By Curt Yeomans
Yerina Vazquez has a hard time picturing how Ruby Bridges felt in a New Orleans classroom in the 1960s.
Bridges was six when she started school at the William Frantz School in 1960. She was also a trailblazer, one of the first black students in the country to attend a desegregated public school. Bridges had to walk past angry people who did not think a black girl belonged in a school with white children. Some classmates did not like Bridges, because her skin was a different color.
Vazquez, a fourth-grader at Huie Elementary School, looks at her classmates and sees a different environment from the one Bridges saw 48 years ago.
"Everything is going fine now," Vazquez said. "Now, people from different backgrounds come together at school ... Everyone is getting along with each other. It's a lot better than the way things were back in the 1960s, when Ruby Bridges went to school."
The classes at Huie Elementary made "floats" out of audio-visual carts this month to highlight black pioneers. The annual program is designed to honor Black History Month, and has been going on at the school for the last 18 years. Some of the "floats" were brought out for the school's Parent-Teacher Association meeting on Tuesday night.
The floats celebrated a wide range of black people, from Oprah Winfrey to Harriet Tubman, to Martin Luther King, Jr., to Arthur Ashe, to Bill Cosby and Tyler Perry.
Songs, and a musical skit about Motown and the Civil Rights Movement, were also performed at the meeting to round out the program. Several students at Huie said they enjoyed working on the floats because it gave them a chance to gain some historical perspective on how events and people in today's society "got their opportunity from people who lived in the past."
"It's a part of my history," said Crystal Collins, a fourth-grader and one of Vazquez's classmates. "I get to learn about black people who stood up and made a difference," she continued.
"It's important to learn about them, because they show you how to be nice," said Emily Gomez, a first-grader whose class studied Mary Bethune-Cookman.

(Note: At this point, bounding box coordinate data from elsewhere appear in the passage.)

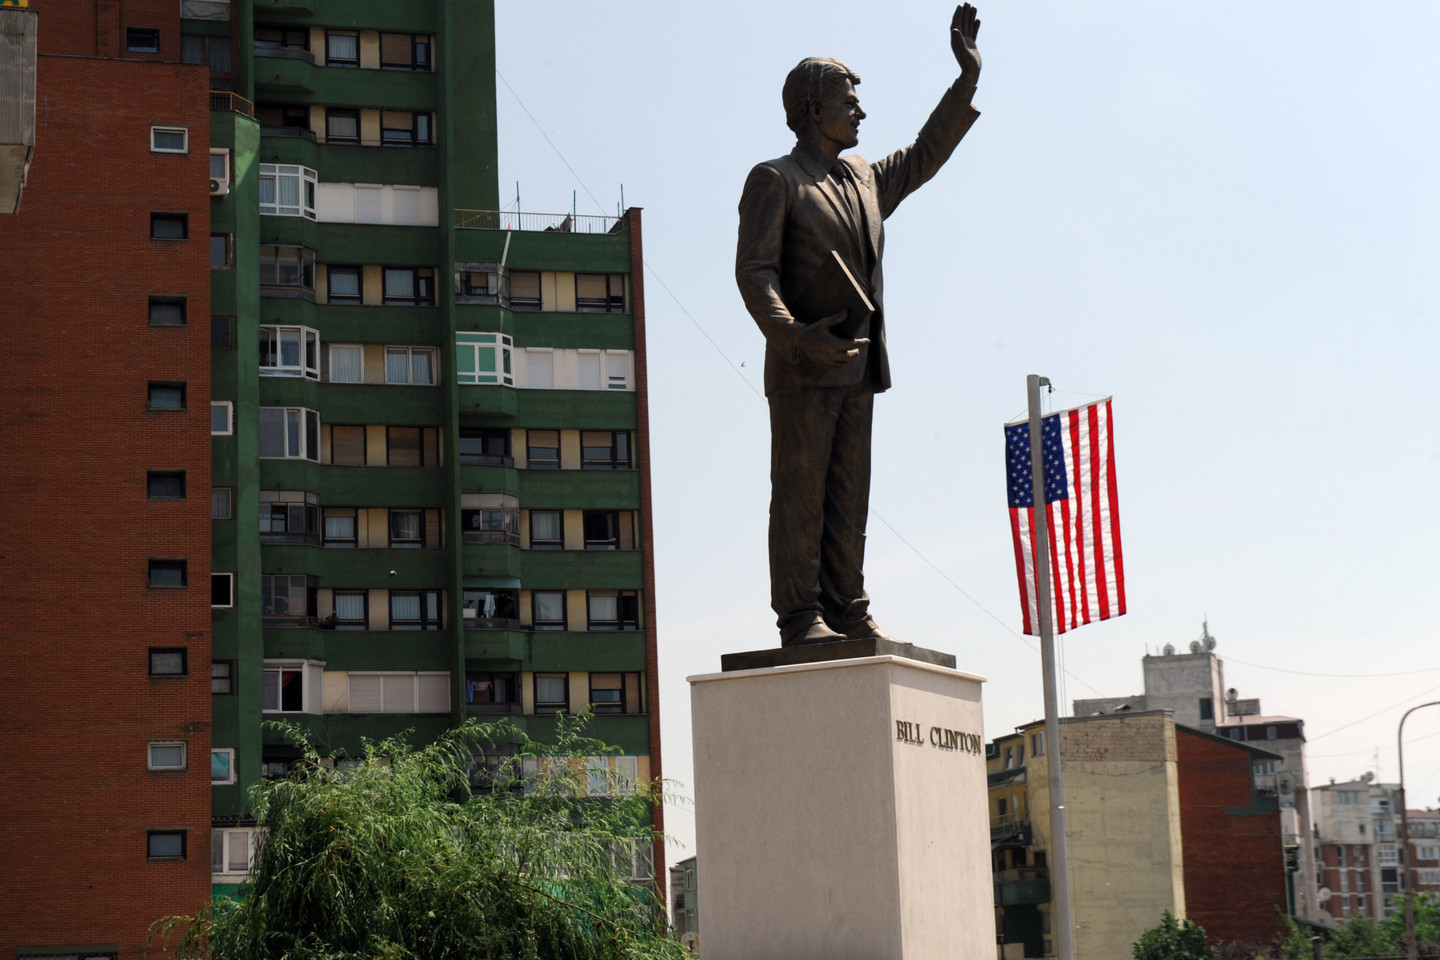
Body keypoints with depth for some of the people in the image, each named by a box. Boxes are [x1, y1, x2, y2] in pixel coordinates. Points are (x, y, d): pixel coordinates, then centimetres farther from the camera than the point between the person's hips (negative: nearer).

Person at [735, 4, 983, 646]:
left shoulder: (864, 179, 21)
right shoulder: (774, 180, -1)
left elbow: (923, 158, 35)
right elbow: (754, 270, -10)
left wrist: (967, 77, 31)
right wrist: (795, 333, -24)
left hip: (857, 364, 7)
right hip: (802, 367, -7)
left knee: (848, 495, 6)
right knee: (799, 491, -7)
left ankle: (848, 613, 7)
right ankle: (800, 617, -8)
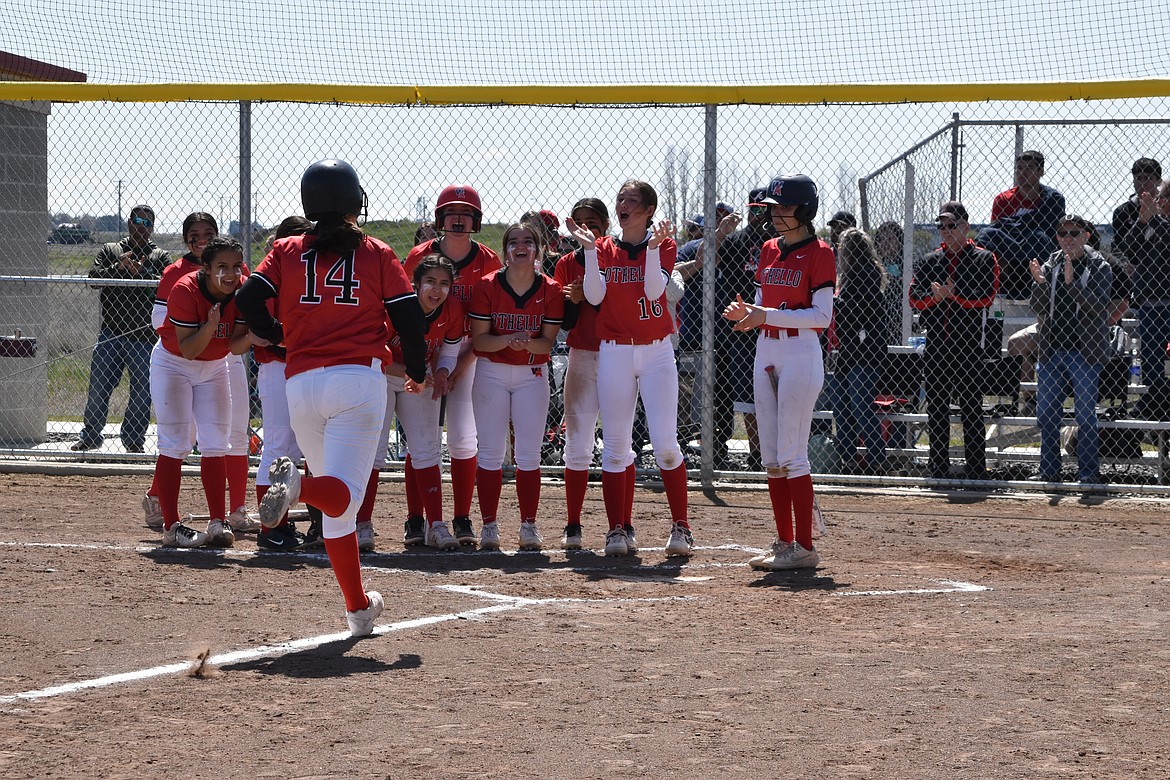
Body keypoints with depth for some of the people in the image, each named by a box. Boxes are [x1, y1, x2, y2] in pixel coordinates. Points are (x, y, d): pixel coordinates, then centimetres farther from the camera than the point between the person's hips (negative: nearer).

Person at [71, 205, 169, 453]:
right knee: (98, 387, 1)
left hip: (144, 337, -1)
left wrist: (141, 273, -21)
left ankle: (134, 440, 13)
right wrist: (119, 268, -17)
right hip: (111, 332, 1)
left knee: (142, 391, 1)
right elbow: (94, 277, -2)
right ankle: (90, 436, 13)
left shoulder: (161, 257, 9)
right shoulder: (110, 251, 13)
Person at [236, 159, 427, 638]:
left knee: (336, 504, 13)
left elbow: (248, 301, -1)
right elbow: (410, 318, 2)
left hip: (301, 382, 3)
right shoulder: (377, 255, 7)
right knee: (343, 494, -13)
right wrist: (416, 373, 18)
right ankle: (298, 486, -46)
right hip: (359, 378, -3)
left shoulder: (287, 252, 10)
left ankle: (359, 608, 16)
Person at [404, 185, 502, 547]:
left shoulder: (488, 261, -5)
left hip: (469, 353, 0)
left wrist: (464, 362, -13)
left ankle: (462, 520, 2)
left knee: (463, 437, -5)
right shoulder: (420, 256, -6)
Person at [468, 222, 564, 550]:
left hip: (532, 375, 1)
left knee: (529, 454, 1)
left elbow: (548, 342, -6)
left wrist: (528, 343, -28)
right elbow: (478, 340, -10)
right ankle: (489, 527, 5)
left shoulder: (550, 290, -6)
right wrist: (508, 340, -28)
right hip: (491, 372, -1)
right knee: (491, 452, -1)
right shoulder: (487, 286, -9)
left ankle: (529, 527, 8)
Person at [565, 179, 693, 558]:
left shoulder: (663, 245, 2)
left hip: (657, 352, -2)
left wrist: (652, 247, -21)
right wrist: (589, 250, -14)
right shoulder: (604, 248, 7)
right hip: (614, 353, 2)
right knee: (615, 444, 0)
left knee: (665, 443, -7)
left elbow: (654, 290, -14)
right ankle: (616, 530, 6)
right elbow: (595, 296, -8)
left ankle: (681, 527, 2)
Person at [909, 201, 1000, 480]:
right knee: (936, 408, 8)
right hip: (935, 344, 5)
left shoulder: (984, 259, 3)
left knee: (971, 409, -3)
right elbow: (914, 297, 6)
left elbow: (986, 296, -10)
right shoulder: (930, 260, 15)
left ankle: (977, 469, 0)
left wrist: (954, 294, -20)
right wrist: (934, 296, -14)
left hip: (969, 344, -5)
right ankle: (938, 469, 15)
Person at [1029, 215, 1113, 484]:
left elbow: (1098, 306, -14)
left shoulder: (1099, 267, -1)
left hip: (1085, 351, -4)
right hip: (1052, 349, 4)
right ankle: (1049, 472, 16)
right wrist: (1040, 283, -13)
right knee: (1046, 414, 7)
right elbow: (1039, 308, 5)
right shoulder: (1050, 265, 10)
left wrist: (1071, 282, -25)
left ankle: (1087, 473, 2)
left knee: (1085, 416, -3)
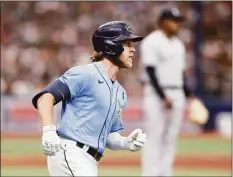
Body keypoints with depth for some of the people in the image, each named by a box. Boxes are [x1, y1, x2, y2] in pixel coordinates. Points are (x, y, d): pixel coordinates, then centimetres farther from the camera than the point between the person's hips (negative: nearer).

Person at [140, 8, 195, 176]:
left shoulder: (178, 44, 16)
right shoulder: (151, 42, -9)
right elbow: (151, 72, -15)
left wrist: (189, 94, 10)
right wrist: (163, 97, -20)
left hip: (177, 95, 8)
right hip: (156, 94, -8)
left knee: (171, 138, 7)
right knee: (154, 137, -10)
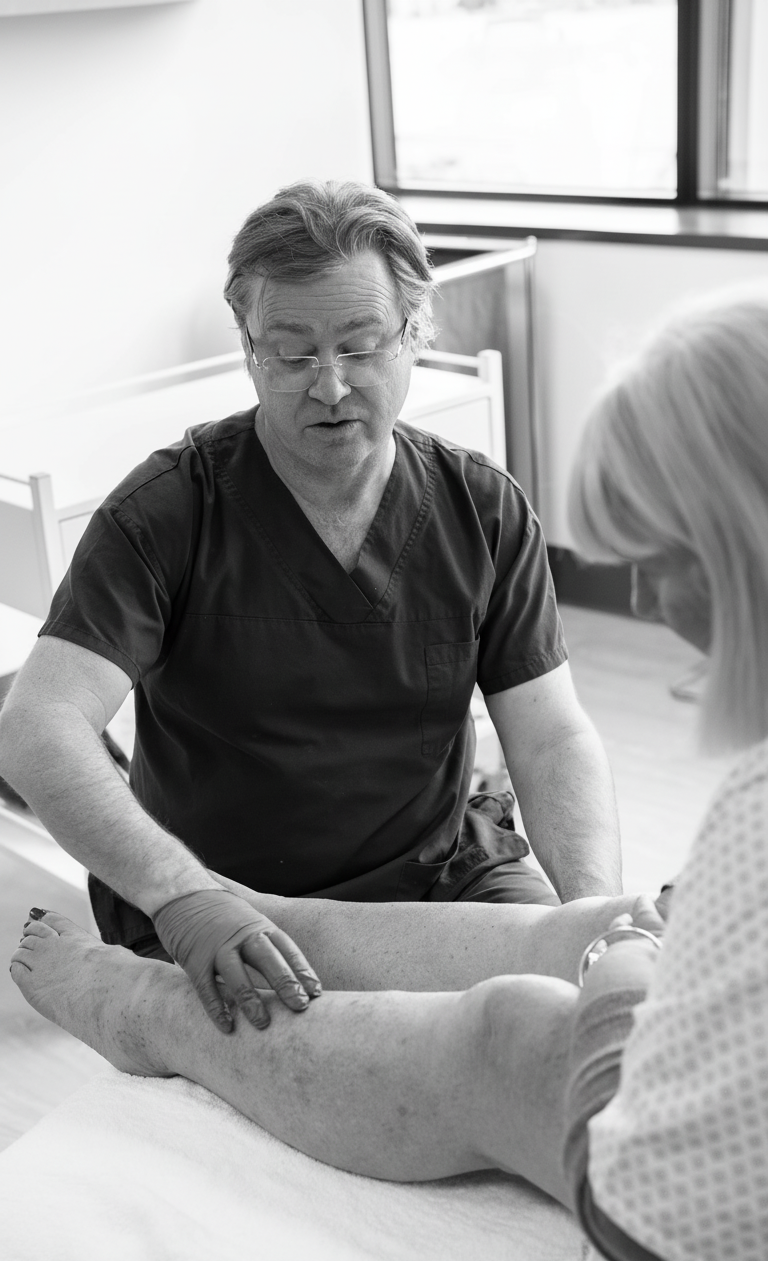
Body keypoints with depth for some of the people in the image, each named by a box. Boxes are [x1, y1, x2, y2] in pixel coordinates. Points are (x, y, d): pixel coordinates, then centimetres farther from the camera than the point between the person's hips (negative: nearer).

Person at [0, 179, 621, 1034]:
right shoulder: (163, 514, -12)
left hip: (442, 874, 4)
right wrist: (179, 893, -40)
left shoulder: (485, 512, -1)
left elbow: (553, 739, -3)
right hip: (220, 928, -4)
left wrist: (596, 912, -22)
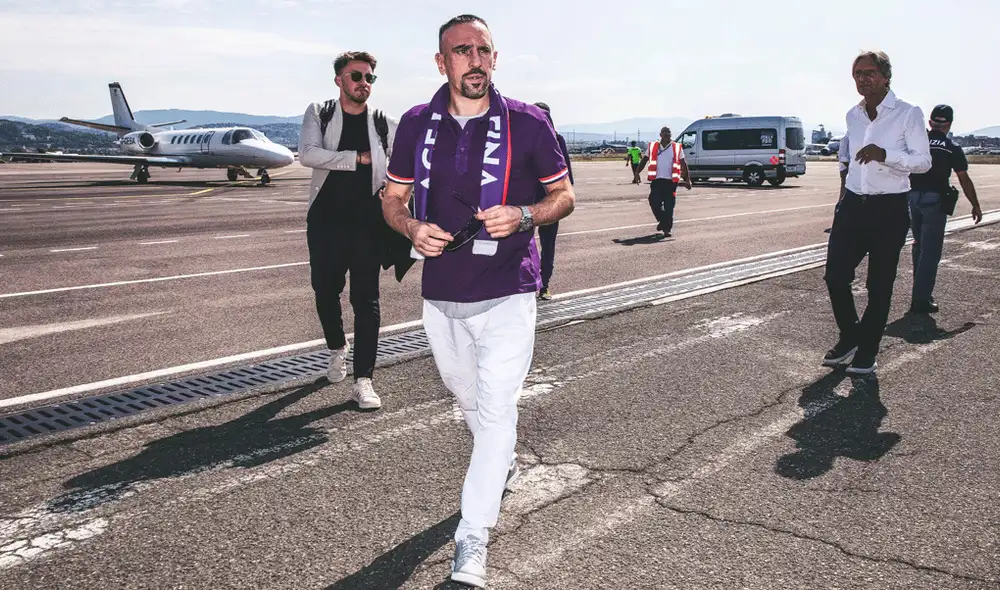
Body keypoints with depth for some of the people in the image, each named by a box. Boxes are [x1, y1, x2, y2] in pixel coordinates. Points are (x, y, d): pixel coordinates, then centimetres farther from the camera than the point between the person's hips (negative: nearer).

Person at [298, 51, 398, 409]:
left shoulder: (385, 125, 6)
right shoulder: (319, 114, 4)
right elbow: (308, 154, -14)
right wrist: (358, 158, -14)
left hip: (367, 222, -1)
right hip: (325, 220, 1)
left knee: (366, 299, -5)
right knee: (325, 291, 11)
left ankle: (363, 379, -2)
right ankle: (337, 348, 40)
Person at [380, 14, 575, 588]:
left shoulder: (527, 122, -5)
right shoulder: (417, 124, 3)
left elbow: (564, 195, 3)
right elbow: (393, 198, 11)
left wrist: (524, 216, -18)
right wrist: (413, 228, -12)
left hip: (507, 293, -4)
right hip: (440, 293, 4)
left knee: (496, 410, -9)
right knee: (469, 398, 21)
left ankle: (472, 543, 1)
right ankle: (504, 464, 51)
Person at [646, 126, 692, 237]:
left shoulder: (677, 148, 7)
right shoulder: (653, 147, 10)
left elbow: (683, 164, 9)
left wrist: (687, 179, 3)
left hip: (670, 181, -1)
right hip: (656, 180, 1)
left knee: (669, 206, -4)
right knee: (654, 203, -6)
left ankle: (667, 229, 5)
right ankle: (662, 220, 22)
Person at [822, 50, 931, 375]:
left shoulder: (908, 113, -6)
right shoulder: (853, 115, 10)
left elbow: (923, 161, -11)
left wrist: (884, 154, -25)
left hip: (889, 210, -5)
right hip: (852, 206, 5)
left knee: (879, 285, 4)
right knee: (835, 276, 0)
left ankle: (866, 352, 16)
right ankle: (849, 336, 23)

Curcelia Collins, an assistant principal at the school, said the annual program allows students to reach into history and find issues which resonate with the pupils. In some cases, teachers had their students study someone who would force the youngsters to step outside their comfort zones.
Joel Richards, a fifth-grade teacher at the school, had his students study Louis Armstrong in order to expose them to jazz.
"He was a good role model for kids, because he was an ambassador by going all over the world with his trumpet," Richards said.
Kindergartners ,Tolu Ayantunji and Mauricio Cruz, said their class studied Major League Baseball (MLB) pioneer Jackie Robinson. Ayantunji talked about how many people did not think Robinson would be a good baseball player because of his skin color. When he was asked who won in the end, after Robinson's Rookie of Year and Player of the Year honors in his first two seasons, Ayantunji exclaimed "the Dodgers!"
Cruz said he and his classmates learned a valuable lesson about life from studying Robinson's career, and how the baseball legend ignored his critics.
"It tells me he didn't give up, and I shouldn't, either," Cruz said.